Presented by: Jay Jacobs, Michael Roytman
Date: Thursday August 08, 2019
Time: 12:10 - 13:00
Location: South Seas CDF

Effective prioritization of vulnerabilities is essential to staying ahead of your attackers. While your threat intelligence might expose a wealth of information about attackers and attack paths, integrating it into decision-making is no easy task. Too often, we make the mistake of taking the data given to us for granted – and this has disastrous consequences.

We'll explain what we miss by trusting CVSS scores, and what should absolutely be taken into consideration to focus on the vulnerabilities posing the greatest risks to our organizations. We'll look at tens of thousands of vulnerabilities, CVSS scores, CVE, NVD, scraping mailing lists, collecting data feeds and ultimately end up with a few dozen data points that helped us understand the probability of a vulnerability being exploited.

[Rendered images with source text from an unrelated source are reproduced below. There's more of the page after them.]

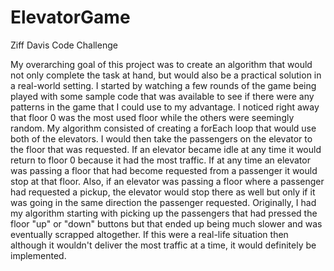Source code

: # ElevatorGame
Ziff Davis Code Challenge

My overarching goal of this project was to create an algorithm that would not only complete the task at hand, but would also be a practical solution in a real-world setting. I started by watching a few rounds of the game being played with some sample code that was available to see if there were any patterns in the game that I could use to my advantage. I noticed right away that floor 0 was the most used floor while the others were seemingly random. 
My algorithm consisted of creating a forEach loop that would use both of the elevators. I would then take the passengers on the elevator to the floor that was requested. If an elevator became idle at any time it would return to floor 0 because it had the most traffic. If at any time an elevator was passing a floor that had become requested from a passenger it would stop at that floor. Also, if an elevator was passing a floor where a passenger had requested a pickup, the elevator would stop there as well but only if it was going in the same direction the passenger requested.
Originally, I had my algorithm starting with picking up the passengers that had pressed the floor "up" or "down" buttons but that ended up being much slower and was eventually scrapped altogether. If this were a real-life situation then although it wouldn't deliver the most traffic at a time, it would definitely be implemented. 
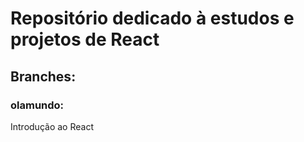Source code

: # Repositório dedicado à estudos e projetos de React

## Branches:

### olamundo:
Introdução ao React
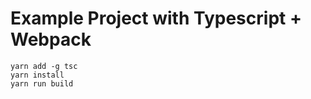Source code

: # Example Project with Typescript + Webpack

    yarn add -g tsc
    yarn install
    yarn run build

Finally, we'll use all that data as well as billions of in-the-wild events collected over 5 years in order to create a machine learning model for predicting the probability of a vulnerability being exploited, a scoring system which outperforms CVSS on every metric: accuracy, efficiency and coverage.

Michael Roytman

Michael Roytman is the Chief Data Scientist at Kenna Security, and has spoken at RSA, SOURCE, Bsides, Metricon and SIRAcon. His work focuses on cybersecurity data science and Bayesian algorithms, and he serves on the board of the Society of Information Risk Analysts. He is also a technical advisor in the humanitarian space, having worked with Doctors Without Borders, The World Health Organization, and the UN. He is the cofounder and executive chair of Dharma.ai, for which he landed on the 2017 Forbes 30 under 30 list. He currently serves on Forbes Technology Council. He holds an M.S. in Operations Research from Georgia Tech, and his home in Chicago houses an industrial-scale coffee roasting operation.

Jay Jacobs

Jay Jacobs is a security data scientist with a deep-seated passion for using data to improve cybersecurity decisions, practice, and products. He enjoys digging into data to find the insight and knowledge to tackle hard problems and do amazing things for his company, customers, and the community at large. Though he's taken on many projects, Jay is probably best known for his contributions to Verizon's annual Data Breach Investigations Report series and his book "Data-Driven Security: Analysis, Visualization and Dashboards." Jay is a founding member of the Society of Information Risk Analysts, and remains an active proponent of improving how we measure and manage risk.